EXTRACT:
Here’s something you already know: America has a crisis on its southern border.

We can attribute much of it to the giant “help wanted” sign facing Mexico. Decades of hiring undocumented immigrants — even in some cases, recruiting them — to do jobs that Americans wouldn’t do has blown up in our faces. Suddenly, we have too many applicants at our job fair.

Or we can chalk it up to the inscription on the pedestal of the Statue of Liberty. Who knew that the invite of the so-called “Mother of Exiles” would be taken literally by the “huddled masses” and “wretched refuse” desperate for new lives and second chances.

Meanwhile, there are politicians in both parties who aren’t about to let a debacle go to waste. They’re eager to convert it into a sword and use it to skewer the opposition. They’re not interested in finding solutions, only in assigning blame. Luckily for both sides, there is blame to go around.

[Extracted records]

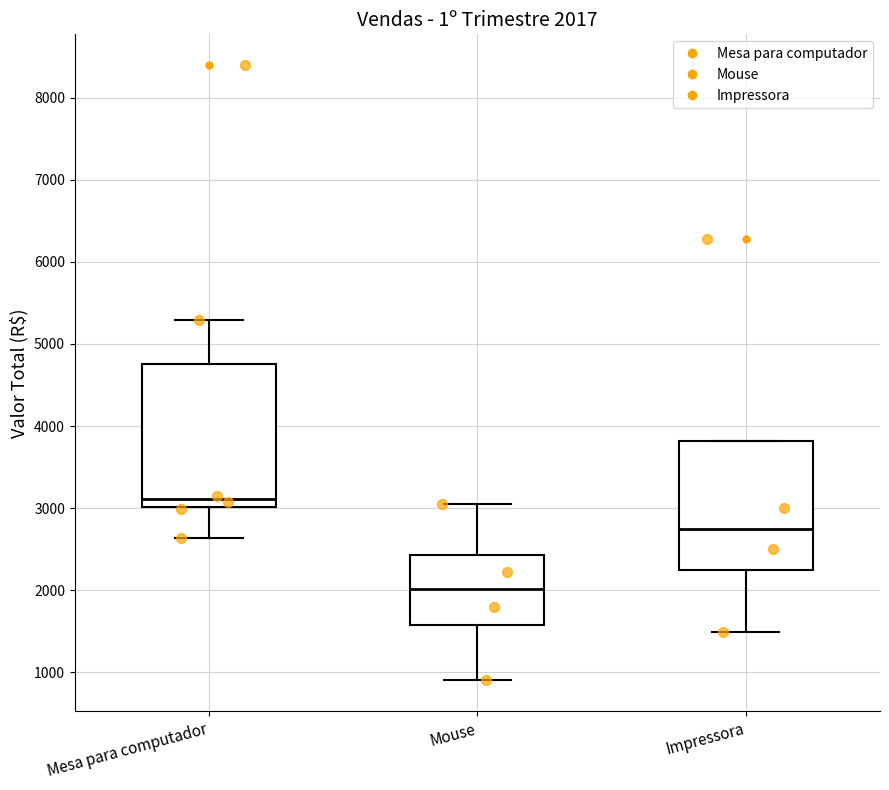

Which box's median line is the highest?

Mesa para computador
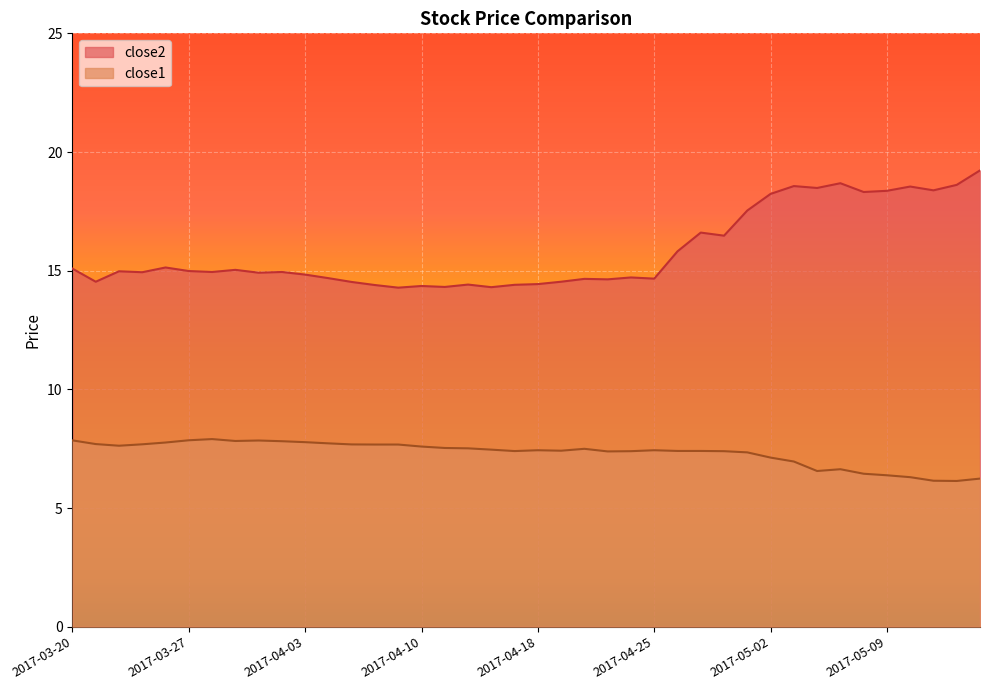

Where is close2 nearest to the value 16?

2017-04-26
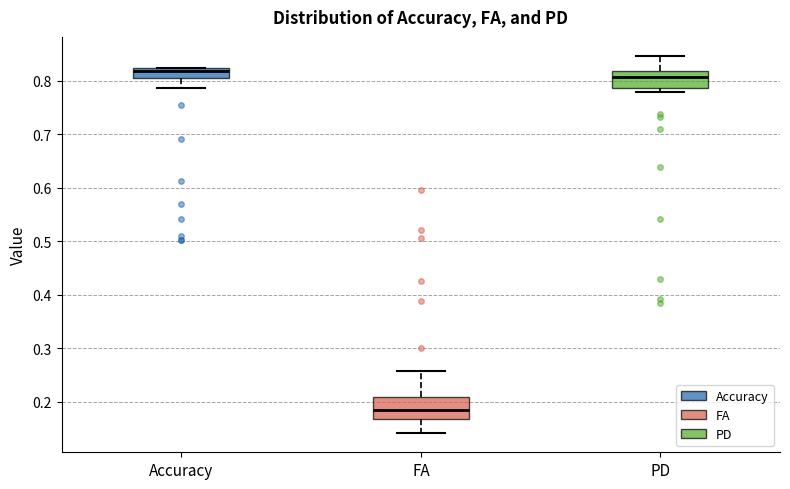

Where does the upper whisker of the box for FA end on the y-axis? The values are not printed on the chart, so give them approximately, as read against the axis.

0.26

PROBLEMS TO WORK ON:
a: In the essay on the southern border crisis, what are politicians in both parties eager to convert the debacle into?
b: Quote all the chart entries verbatim, with the pictures left out.

RESULTS OF THE TASKS:
a: A sword to skewer the opposition.

b:
Which box's median line is the highest?

Mesa para computador

Where is close2 nearest to the value 16?

2017-04-26

Where does the upper whisker of the box for FA end on the y-axis? The values are not printed on the chart, so give them approximately, as read against the axis.

0.26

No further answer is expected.